Director/Screenplay – Dan Hoskins, Additional Scenes Directed by Rodney McDonald, Producer – Maria Snyder, Photography – Tom Fraser, Music – Daniel May, Special Effects Supervisor – Arthur Brewer, Makeup Effects – Edward French, Art Direction – Timothy Baxter. Production Company – Troma
Catherine Carlen (Rox), Jamie Rose (Dede), Lycia Naff (T.C.), Kristina Loggia (Jojo), Vicki Frederick (Jewel), Gretchen Palmer (Rusty), Nina Peterson (Tanya), Ed Gale (Bob), Don Calfa (Ralph Willum), Billy Bob Thornton (Donny)
The all-female biker gang The Cycle Sluts arrive in the nowhere desert town of Zariah where they set about seducing every man in sight. Meanwhile, a horde of zombified locals, created by the town’s not-altogether-there undertaker, are accidentally released from a disused mine where they are kept locked. As the zombies overrun the town, the Cycle Sluts must overcome the prejudices of the locals and lead the attack to drive off the zombies.
Chopper Chicks in Zombietown is the rarest of rarities – a good Troma film, one that is made with obvious care and affection. Indeed, among Troma’s usually wilfully crass product – the likes of The Toxic Avenger (1986), Class of Nuke ‘Em High (1986) and sequels to either – Chopper Chicks in Zombietown is a jewel. This is largely due to the fact that it is not an in-house Troma production but rather a film released under their banner. Certainly, the Troma staple of defying all good taste is never left behind – witness the central concept that manages to work together girl biker gangs, zombies, dwarves and a school of blind orphans – “We could start a sideshow,” the dwarf perceptively observes at one point – but Chopper Chicks in Zombietown never descends to Troma’s usual level of ineptitude or bad taste. The horror side of the film is relatively low-key – the zombies are all played for comedy, come accompanied by jaunty carnival music and rarely pose much of a threat to anybody. Nor does Don Calfa’s mad scientist get up to anything either.

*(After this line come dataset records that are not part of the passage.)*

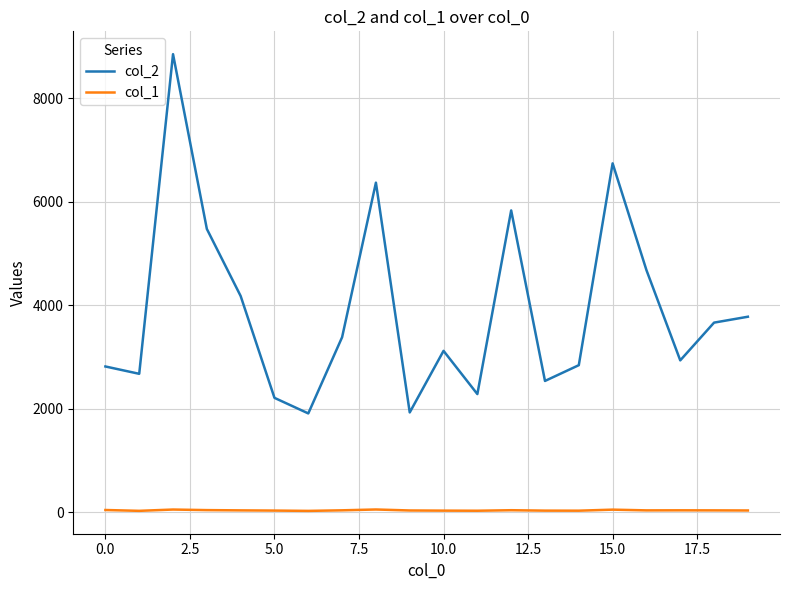

Which series has the largest range (max minus min)?

col_2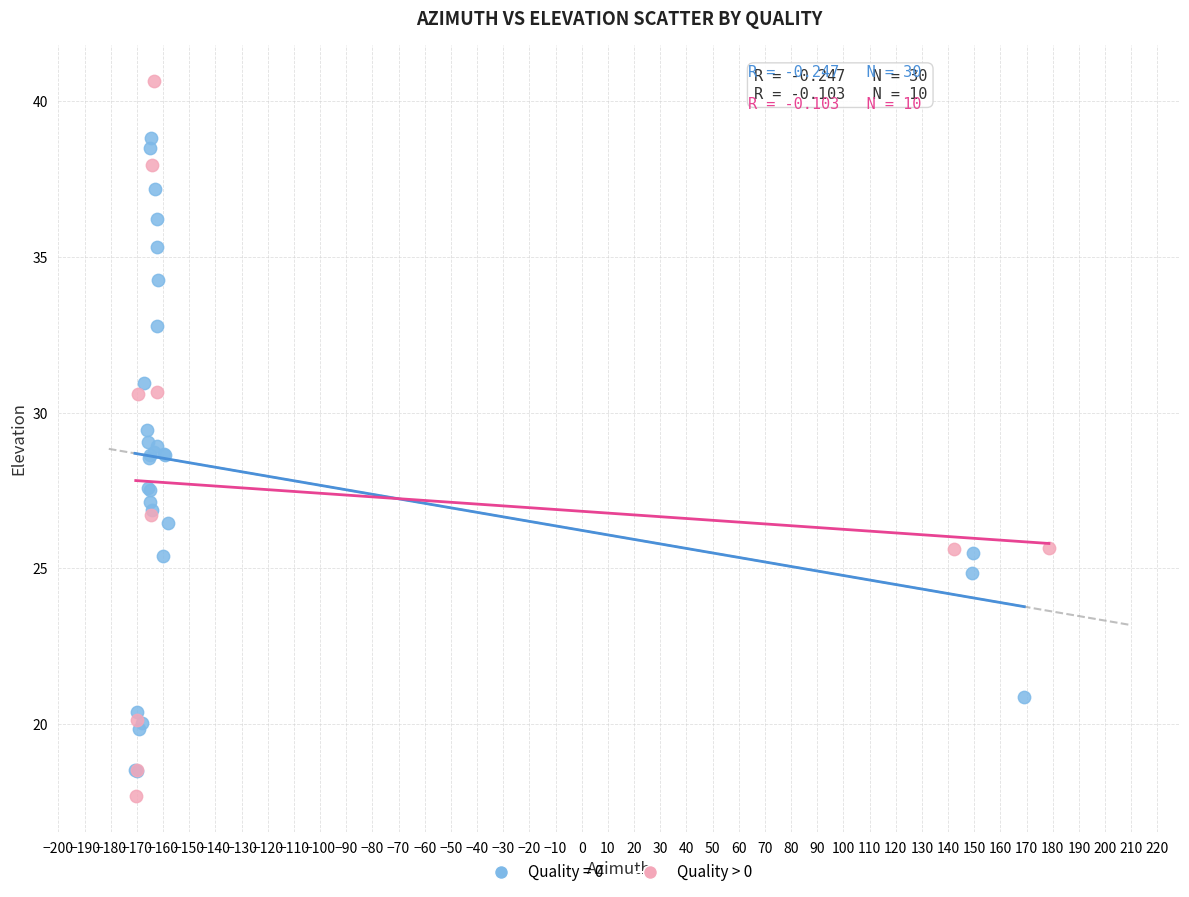

Which series contains the highest Y value?

Quality > 0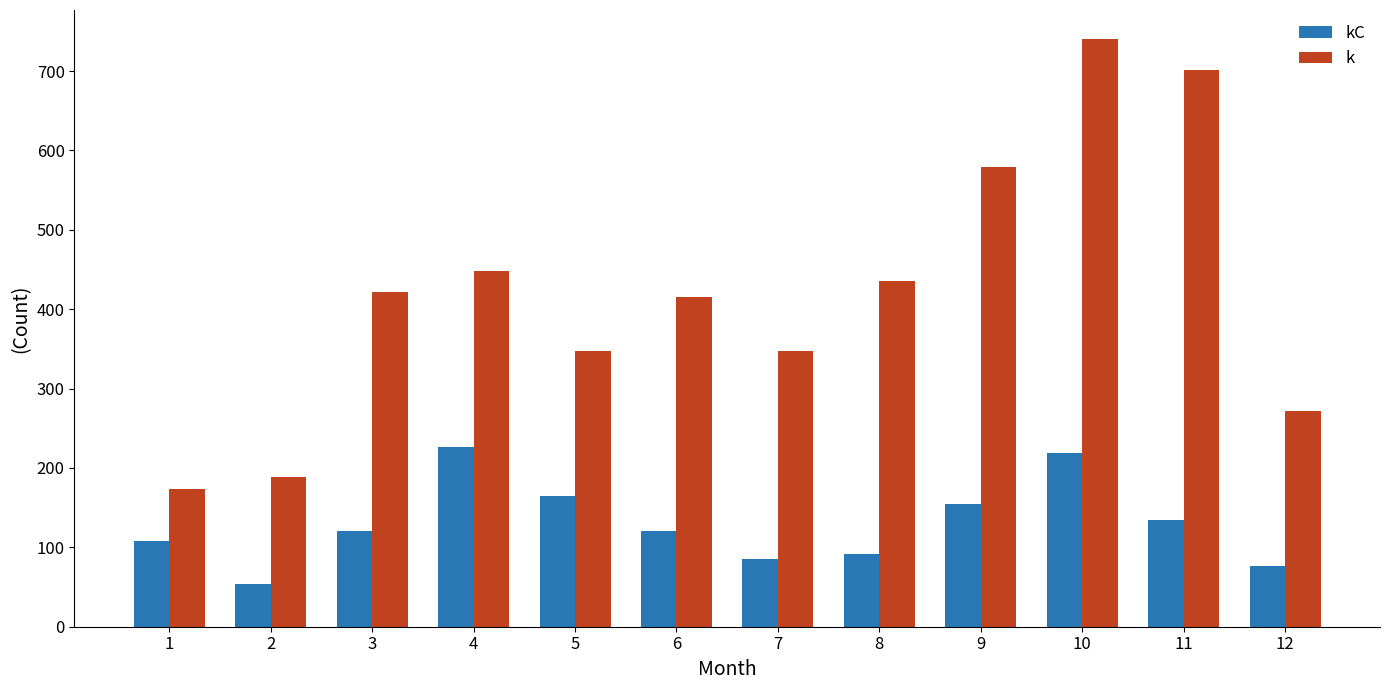

Rank the series by their average value, from lowest to highest.

kC, k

The fun in the film comes with Cycle Sluts themselves. Perhaps what surprises is that they come with surprisingly rounded and often against type characterisations – one is caught between the role her husband wants for her and freedom as a Cycle Slut; another calls home from a phone-box with advice for her children; another is an elective mute. The one that appears to be having the most fun is Catherine Carlen as the hard-as-nails-tough lesbian gang leader Rox who delights in calling herself a bitch, spends her time strutting in black leather and cracking a bullwhip, and in one joyous show-stopping moment blows the locals away by dancing to a hard number on the town bar’s jukebox.
Chopper Chicks in Zombietown has largely been conceived as Return of the Living Dead (1985) meets She-Devils on Wheels (1968). The fun of the film is geared towards the climax when the Cycle Sluts, after having fought to overcome the distrust of the locals, take on the zombies with everything from chainsaws to baseball bats, handguns, blowtorches and staple guns. It is an appealing film. That said, Troma’s penchant for outrageous bad taste titles – Surf Nazis Must Die (1987), Stuff Stephanie in the Incinerator (1989), A Nymphoid Barbarian in Dinosaur Hell (1990) and Poultrygeist: Night of the Chicken Dead (2006) – seems to have encountered a failure of nerve when it came to this film’s title, where they do not seem daring enough to go all the way call the film Cycle Sluts in Zombietown.
The one performance of note that Chopper Chicks in Zombietown holds in retrospect is later-to-be A-list star Billy Bob Thornton who has a minor role as Jamie Rose’s redneck husband.